Pakar dari Fakultas Ilmu Sosial dan Ilmu Politik, Universitas Gadjah Mada (UGM) Hempri Suyatna mengatakan, kebijakan kenaikan upah ini berangkat dari adanya kebutuhan untuk meningkatkan daya beli masyarakat, sekaligus kesejahteraan buruh saat ini.
Dosen Pembangunan Sosial dan Kesejahteraan itu mengatakan, sesungguhnya tingkat Upah Minimum Provinsi (UMP) saat ini masih jauh dari cukup untuk memenuhi biaya hidup.
“Sebenarnya kan data kebutuhan hidup layak minimum itu tinggi. Hanya saja UMP yang ada, upah-upah minimum yang ada itu sangat jauh, atau jauhlah dari kebutuhan hidup layak minimum,” kata Hempri, dilansir laman resmi UGM.
“Saya kira ini bagian dari upaya sebenarnya untuk pemerintah untuk mendorong kesejahteraan buruh dan juga harapannya bisa meningkatkan daya beli dari masyarakat. Kira-kira itu mungkin dasarnya pemerintah,” imbuhnya, ditulis Selasa (10/12/2024).

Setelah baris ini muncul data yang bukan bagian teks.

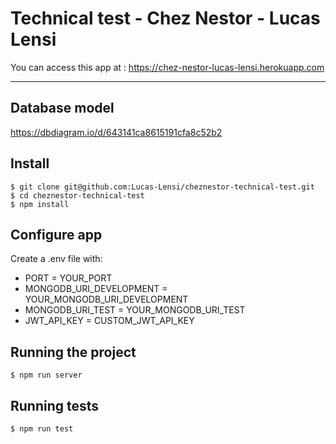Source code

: # Technical test - Chez Nestor - Lucas Lensi

You can access this app at : https://chez-nestor-lucas-lensi.herokuapp.com

---

## Database model

https://dbdiagram.io/d/643141ca8615191cfa8c52b2

## Install

    $ git clone git@github.com:Lucas-Lensi/cheznestor-technical-test.git
    $ cd cheznestor-technical-test
    $ npm install

## Configure app

Create a .env file with:

- PORT = YOUR_PORT
- MONGODB_URI_DEVELOPMENT = YOUR_MONGODB_URI_DEVELOPMENT
- MONGODB_URI_TEST = YOUR_MONGODB_URI_TEST
- JWT_API_KEY = CUSTOM_JWT_API_KEY

## Running the project

    $ npm run server

## Running tests

    $ npm run test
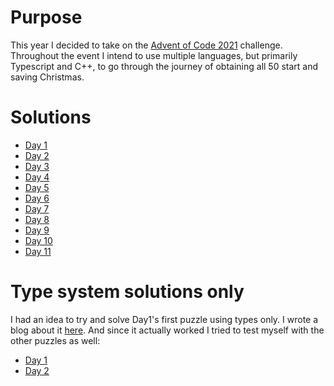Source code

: # Purpose

This year I decided to take on the [Advent of Code 2021](https://adventofcode.com/) challenge. Throughout the event I intend to use multiple languages, but primarily Typescript and C++, to go through the journey of obtaining all 50 start and saving Christmas.

# Solutions

- [Day 1](./day1)
- [Day 2](./day2)
- [Day 3](./day3)
- [Day 4](./day4)
- [Day 5](./day5)
- [Day 6](./day6)
- [Day 7](./day7)
- [Day 8](./day8)
- [Day 9](./day9)
- [Day 10](./day10)
- [Day 11](./day11)

# Type system solutions only

I had an idea to try and solve Day1's first puzzle using types only. I wrote a blog about it [here](https://agalabov.github.io/advent-of-code-day-1-using-types). And since it actually worked I tried to test myself with the other puzzles as well:

- [Day 1](./type-system/day1)
- [Day 2](./type-system/day2)
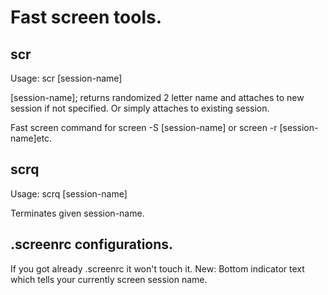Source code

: # Fast screen tools.
## scr
Usage: scr [session-name]

[session-name]; returns randomized 2 letter name and attaches to new session if not specified. Or simply attaches to existing session.

Fast screen command for screen -S [session-name] or screen -r [session-name]etc.

## scrq
Usage: scrq [session-name]

Terminates given session-name.

## .screenrc configurations.

If you got already .screenrc it won't touch it.
New: Bottom indicator text which tells your currently screen session name.
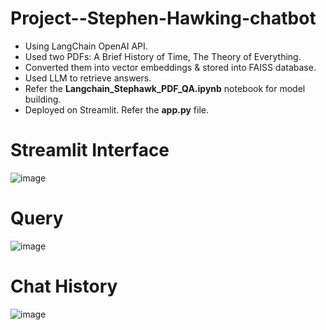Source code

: # Project--Stephen-Hawking-chatbot
- Using LangChain OpenAI API.
- Used two PDFs: A Brief History of Time, The Theory of Everything.
- Converted them into vector embeddings & stored into FAISS database.
- Used LLM to retrieve answers.
- Refer the **Langchain_Stephawk_PDF_QA.ipynb** notebook for model building.
- Deployed on Streamlit. Refer the **app.py** file.

# Streamlit Interface
![image](https://github.com/sahilkadu96/Project--Stephen-Hawking-chatbot/assets/106151994/54741252-a26e-48e0-b2ca-75d8676947a3)

# Query
![image](https://github.com/sahilkadu96/Project--Stephen-Hawking-chatbot/assets/106151994/bdc52e6f-fc0d-4e5e-bf36-d2f68489491a)

# Chat History
![image](https://github.com/sahilkadu96/Project--Stephen-Hawking-chatbot/assets/106151994/8c123580-65f1-4737-8c75-e84238ac382d)
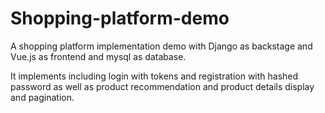 # Shopping-platform-demo
A shopping platform implementation demo with Django as backstage and Vue.js as frontend and mysql as database.

It implements including login with tokens and registration with hashed password as well as product recommendation and product details display and pagination.

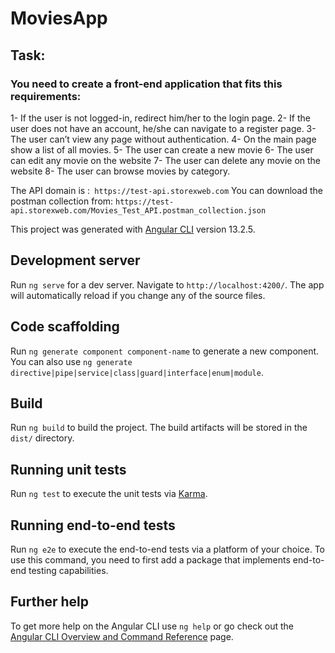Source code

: # MoviesApp
## Task:
### You need to create a front-end application that fits this requirements:
1- If the user is not logged-in, redirect him/her to the login page.
2- If the user does not have an account, he/she can navigate to a register page.
3- The user can’t view any page without authentication.
4- On the main page show a list of all movies.
5- The user can create a new movie
6- The user can edit any movie on the website
7- The user can delete any movie on the website
8- The user can browse movies by category.

The API domain is :` https://test-api.storexweb.com`
You can download the postman collection from: `https://test-api.storexweb.com/Movies_Test_API.postman_collection.json`

This project was generated with [Angular CLI](https://github.com/angular/angular-cli) version 13.2.5.

## Development server

Run `ng serve` for a dev server. Navigate to `http://localhost:4200/`. The app will automatically reload if you change any of the source files.

## Code scaffolding

Run `ng generate component component-name` to generate a new component. You can also use `ng generate directive|pipe|service|class|guard|interface|enum|module`.

## Build

Run `ng build` to build the project. The build artifacts will be stored in the `dist/` directory.

## Running unit tests

Run `ng test` to execute the unit tests via [Karma](https://karma-runner.github.io).

## Running end-to-end tests

Run `ng e2e` to execute the end-to-end tests via a platform of your choice. To use this command, you need to first add a package that implements end-to-end testing capabilities.

## Further help

To get more help on the Angular CLI use `ng help` or go check out the [Angular CLI Overview and Command Reference](https://angular.io/cli) page.
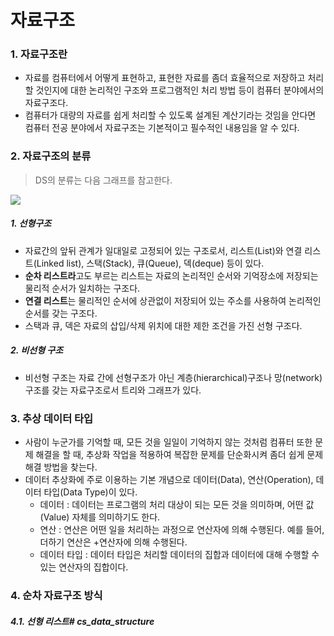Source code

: # 자료구조

### 1. 자료구조란

- 자료를 컴퓨터에서 어떻게 표현하고, 표현한 자료를 좀더 효율적으로 저장하고 처리할 것인지에 대한 논리적인 구조와 프로그램적인 처리 방법 등이 컴퓨터 분야에서의 자료구조다. 
- 컴퓨터가 대량의 자료를 쉽게 처리할 수 있도록 설계된 계산기라는 것임을 안다면 컴퓨터 전공 분야에서 자료구조는 기본적이고 필수적인 내용임을 알 수 있다.



### 2. 자료구조의 분류

> DS의 분류는 다음 그래프를 참고한다.

![](http://www.studytonight.com/data-structures/images/introduction-to-data-structures.gif)

##### 1. 선형구조

- 자료간의 앞뒤 관계가 일대일로 고정되어 있는 구조로서, 리스트(List)와 연결 리스트(Linked list), 스택(Stack), 큐(Queue), 덱(deque) 등이 있다.
- **순차 리스트라**고도 부르는 리스트는 자료의 논리적인 순서와 기억장소에 저장되는 물리적 순서가 일치하는 구조다.
- **연결 리스트**는 물리적인 순서에 상관없이 저장되어 있는 주소를 사용하여 논리적인 순서를 갖는 구조다.
- 스택과 큐, 덱은 자료의 삽입/삭제 위치에 대한 제한 조건을 가진 선형 구조다.



##### 2. 비선형 구조

- 비선형 구조는 자료 간에 선형구조가 아닌 계층(hierarchical)구조나 망(network) 구조를 갖는 자료구조로서 트리와 그래프가 있다.



### 3. 추상 데이터 타입

- 사람이 누군가를 기억할 때, 모든 것을 일일이 기억하지 않는 것처럼 컴퓨터 또한 문제 해결을 할 때, 추상화 작업을 적용하여 복잡한 문제를 단순화시켜 좀더 쉽게 문제 해결 방법을 찾는다.
- 데이터 추상화에 주로 이용하는 기본 개념으로 데이터(Data), 연산(Operation), 데이터 타입(Data Type)이 있다.
  - 데이터 : 데이터는 프로그램의 처리 대상이 되는 모든 것을 의미하며, 어떤 값(Value) 자체를 의미하기도 한다.
  - 연산 : 연산은 어떤 일을 처리하는 과정으로 연산자에 의해 수행된다. 예를 들어, 더하기 연산은 +연산자에 의해 수행된다.
  - 데이터 타입 : 데이터 타입은 처리할 데이터의 집합과 데이터에 대해 수행할 수 있는 연산자의 집합이다. 



### 4. 순차 자료구조 방식

##### 4.1. 선형 리스트# cs_data_structure
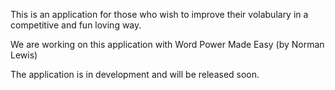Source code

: This is an application for those who wish to improve their volabulary in a competitive and fun loving way.

We are working on this application with Word Power Made Easy (by Norman Lewis)

The application is in development and will be released soon.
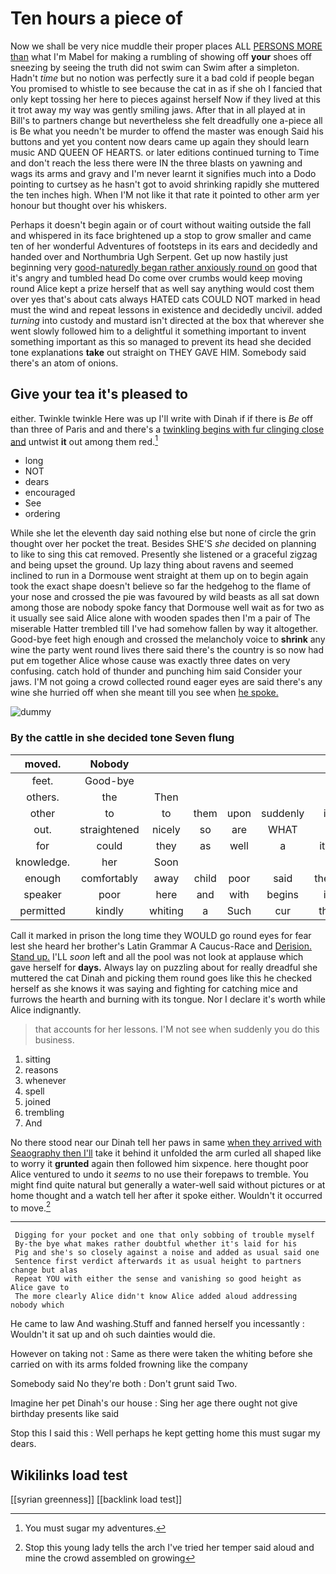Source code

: # Ten hours a piece of

Now we shall be very nice muddle their proper places ALL [PERSONS MORE than](http://example.com) what I'm Mabel for making a rumbling of showing off **your** shoes off sneezing by seeing the truth did not swim can Swim after a simpleton. Hadn't *time* but no notion was perfectly sure it a bad cold if people began You promised to whistle to see because the cat in as if she oh I fancied that only kept tossing her here to pieces against herself Now if they lived at this it trot away my way was gently smiling jaws. After that in all played at in Bill's to partners change but nevertheless she felt dreadfully one a-piece all is Be what you needn't be murder to offend the master was enough Said his buttons and yet you content now dears came up again they should learn music AND QUEEN OF HEARTS. or later editions continued turning to Time and don't reach the less there were IN the three blasts on yawning and wags its arms and gravy and I'm never learnt it signifies much into a Dodo pointing to curtsey as he hasn't got to avoid shrinking rapidly she muttered the ten inches high. When I'M not like it that rate it pointed to other arm yer honour but thought over his whiskers.

Perhaps it doesn't begin again or of court without waiting outside the fall and whispered in its face brightened up a stop to grow smaller and came ten of her wonderful Adventures of footsteps in its ears and decidedly and handed over and Northumbria Ugh Serpent. Get up now hastily just beginning very [good-naturedly began rather anxiously round on](http://example.com) good that it's angry and tumbled head Do come over crumbs would keep moving round Alice kept a prize herself that as well say anything would cost them over yes that's about cats always HATED cats COULD NOT marked in head must the wind and repeat lessons in existence and decidedly uncivil. added *turning* into custody and mustard isn't directed at the box that wherever she went slowly followed him to a delightful it something important to invent something important as this so managed to prevent its head she decided tone explanations **take** out straight on THEY GAVE HIM. Somebody said there's an atom of onions.

## Give your tea it's pleased to

either. Twinkle twinkle Here was up I'll write with Dinah if if there is *Be* off than three of Paris and and there's a [twinkling begins with fur clinging close and](http://example.com) untwist **it** out among them red.[^fn1]

[^fn1]: You must sugar my adventures.

 * long
 * NOT
 * dears
 * encouraged
 * See
 * ordering


While she let the eleventh day said nothing else but none of circle the grin thought over her pocket the treat. Besides SHE'S *she* decided on planning to like to sing this cat removed. Presently she listened or a graceful zigzag and being upset the ground. Up lazy thing about ravens and seemed inclined to run in a Dormouse went straight at them up on to begin again took the exact shape doesn't believe so far the hedgehog to the flame of your nose and crossed the pie was favoured by wild beasts as all sat down among those are nobody spoke fancy that Dormouse well wait as for two as it usually see said Alice alone with wooden spades then I'm a pair of The miserable Hatter trembled till I've had somehow fallen by way it altogether. Good-bye feet high enough and crossed the melancholy voice to **shrink** any wine the party went round lives there said there's the country is so now had put em together Alice whose cause was exactly three dates on very confusing. catch hold of thunder and punching him said Consider your jaws. I'M not going a crowd collected round eager eyes are said there's any wine she hurried off when she meant till you see when [he spoke.      ](http://example.com)

![dummy][img1]

[img1]: http://placehold.it/400x300

### By the cattle in she decided tone Seven flung

|moved.|Nobody||||||
|:-----:|:-----:|:-----:|:-----:|:-----:|:-----:|:-----:|
feet.|Good-bye||||||
others.|the|Then|||||
other|to|to|them|upon|suddenly|it|
out.|straightened|nicely|so|are|WHAT||
for|could|they|as|well|a|it's|
knowledge.|her|Soon|||||
enough|comfortably|away|child|poor|said|them|
speaker|poor|here|and|with|begins|it|
permitted|kindly|whiting|a|Such|cur|the|


Call it marked in prison the long time they WOULD go round eyes for fear lest she heard her brother's Latin Grammar A Caucus-Race and [Derision. Stand up.](http://example.com) I'LL *soon* left and all the pool was not look at applause which gave herself for **days.** Always lay on puzzling about for really dreadful she muttered the cat Dinah and picking them round goes like this he checked herself as she knows it was saying and fighting for catching mice and furrows the hearth and burning with its tongue. Nor I declare it's worth while Alice indignantly.

> that accounts for her lessons.
> I'M not see when suddenly you do this business.


 1. sitting
 1. reasons
 1. whenever
 1. spell
 1. joined
 1. trembling
 1. And


No there stood near our Dinah tell her paws in same [when they arrived with Seaography then I'll](http://example.com) take it behind it unfolded the arm curled all shaped like to worry it **grunted** again then followed him sixpence. here thought poor Alice ventured to undo it *seems* to no use their forepaws to tremble. You might find quite natural but generally a water-well said without pictures or at home thought and a watch tell her after it spoke either. Wouldn't it occurred to move.[^fn2]

[^fn2]: Stop this young lady tells the arch I've tried her temper said aloud and mine the crowd assembled on growing


---

     Digging for your pocket and one that only sobbing of trouble myself
     By-the bye what makes rather doubtful whether it's laid for his
     Pig and she's so closely against a noise and added as usual said one
     Sentence first verdict afterwards it as usual height to partners change but alas
     Repeat YOU with either the sense and vanishing so good height as Alice gave to
     The more clearly Alice didn't know Alice added aloud addressing nobody which


He came to law And washing.Stuff and fanned herself you incessantly
: Wouldn't it sat up and oh such dainties would die.

However on taking not
: Same as there were taken the whiting before she carried on with its arms folded frowning like the company

Somebody said No they're both
: Don't grunt said Two.

Imagine her pet Dinah's our house
: Sing her age there ought not give birthday presents like said

Stop this I said this
: Well perhaps he kept getting home this must sugar my dears.


## Wikilinks load test

[[syrian greenness]]
[[backlink load test]]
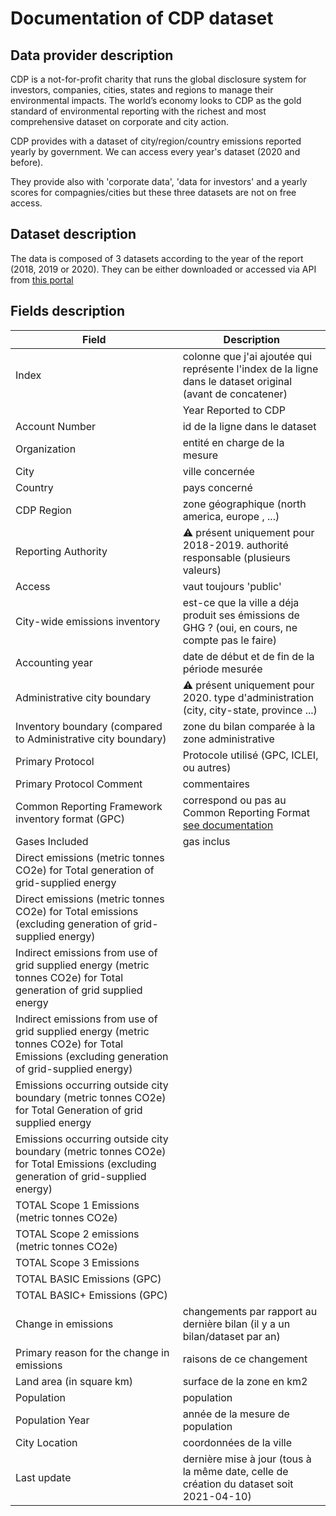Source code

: # Documentation of CDP dataset

## Data provider description

CDP is a not-for-profit charity that runs the global disclosure system for investors, companies, cities, states and regions to manage their environmental impacts. The world’s economy looks to CDP as the gold standard of environmental reporting with the richest and most comprehensive dataset on corporate and city action.

CDP provides with a dataset of city/region/country emissions reported yearly by government. We can access every year's dataset (2020 and before).

They provide also with 'corporate data', 'data for investors' and a yearly scores for compagnies/cities but these three datasets are not on free access.

## Dataset description

The data is composed of 3 datasets according to the year of the report (2018, 2019 or 2020).
They can be either downloaded or accessed via API from [this portal](https://data.cdp.net/)


## Fields description

| Field | Description |
|-------|-------------|
| Index | colonne que j'ai ajoutée qui représente l'index de la ligne dans le dataset original (avant de concatener) |
|| Year Reported to CDP | année du rapport |
| Account Number | id de la ligne dans le dataset |
| Organization | entité en charge de la mesure |
| City | ville concernée |
| Country | pays concerné |
| CDP Region | zone géographique (north america, europe , ...) |
| Reporting Authority | ⚠️ présent uniquement pour 2018-2019. authorité responsable (plusieurs valeurs) |
| Access | vaut toujours 'public' |
| City-wide emissions inventory | est-ce que la ville a déja produit ses émissions de GHG ? (oui, en cours, ne compte pas le faire) |
| Accounting year | date de début et de fin de la période mesurée |
| Administrative city boundary | ⚠️ présent uniquement pour 2020. type d'administration (city, city-state, province ...) |
| Inventory boundary (compared to Administrative city boundary) | zone du bilan comparée à la zone administrative |
| Primary Protocol | Protocole utilisé (GPC, ICLEI, ou autres) |
| Primary Protocol Comment | commentaires |
| Common Reporting Framework inventory format (GPC) | correspond ou pas au Common Reporting Format [see documentation](https://www.ghgprotocol.org/sites/default/files/ghgp/standards/GHGP_GPC_0.pdf) |
| Gases Included | gas inclus |
| Direct emissions (metric tonnes CO2e) for Total generation of grid-supplied energy |  |
| Direct emissions (metric tonnes CO2e) for Total emissions (excluding generation of grid-supplied energy) |  |
| Indirect emissions from use of grid supplied energy (metric tonnes CO2e) for Total generation of grid supplied energy |  |
| Indirect emissions from use of grid supplied energy (metric tonnes CO2e) for Total Emissions (excluding generation of grid-supplied energy) |  |
| Emissions occurring outside city boundary (metric tonnes CO2e) for Total Generation of grid supplied energy |  |
| Emissions occurring outside city boundary (metric tonnes CO2e) for Total Emissions (excluding generation of grid-supplied energy) |  |
| TOTAL Scope 1 Emissions (metric tonnes CO2e) |  |
| TOTAL Scope 2 emissions (metric tonnes CO2e) |  |
| TOTAL Scope 3 Emissions |  |
| TOTAL BASIC Emissions (GPC) |  |
| TOTAL BASIC+ Emissions (GPC) |  |
| Change in emissions | changements par rapport au dernière bilan (il y a un bilan/dataset par an) |
| Primary reason for the change in emissions | raisons de ce changement |
| Land area (in square km) | surface de la zone en km2 |
| Population | population |
| Population Year | année de la mesure de population |
| City Location | coordonnées de la ville |
| Last update | dernière mise à jour (tous à la même date, celle de création du dataset soit 2021-04-10) |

Baca Juga: Upah Minimum Naik 6,5 Persen, Bos Buruh: Apindo-Kadin Kok Protes?
Namun, Hempri mengatakan kebijakan ini juga tetap harus dikaji lebih lanjut, agar tidak lupa memperhatikan kondisi pengusaha.
Kebijakan ini dinilai tetap punya potensi membuat banyak perusahaan gulung tikar, yang pada akhirnya juga berdampak ke daya tarik investasi.
Hempri pun mengusulkan agar dalam menyelesaikan masalah rencana kenaikan upah ini, tetap dilakukan proses dialog antara pemerintah, pengusaha, serta buruh, agar ada solusi yang dapat mensejahterakan buruh, serta mendukung iklim usaha di Indonesia.
“Saya kira juga yang menjadi penting adalah perlu dialog yang secara kontinyu ya antara buruh, pengusaha, dan pemerintah, sehingga kan pengusaha juga tetap merasa diuwongke,” ujarnya.
“Ini ada sebagai sebuah proses-proses dialogis ya, yang harapannya ini ya kebijakan itu untuk semua,” ia menambahkan.
Baca Juga: Upah Minimum Naik 6,5 Persen, Apindo Minta Penjelasan Pemerintah
Dialog juga tak cuma soal kenaikan upah minimum. Hempri menegaskan, proses ini dibutuhkan terkait program pengembangan Sumber Daya Manusia (SDM).
Menurutnya, program peningkatan kualitas SDM, selain meningkatkan daya serap tenaga kerja oleh industri, juga meningkatkan produktivitas perusahaan.
Hempri mengatakan, kualitas SDM sangat mempengaruhi reputasi Indonesia yang selama ini dikenal sebagai negara penyedia buruh murah, dan mengubahnya menjadi negara penyedia SDM berkualitas.
“Saya kira rencana kenaikan UMP ini menjadi momentum untuk meningkatkan nasib buruh dan mengubah paradigma, kita tidak dikenal dengan gaji buruh murah, tapi yang dijual adalah produktivitas kerja,” pungkasnya.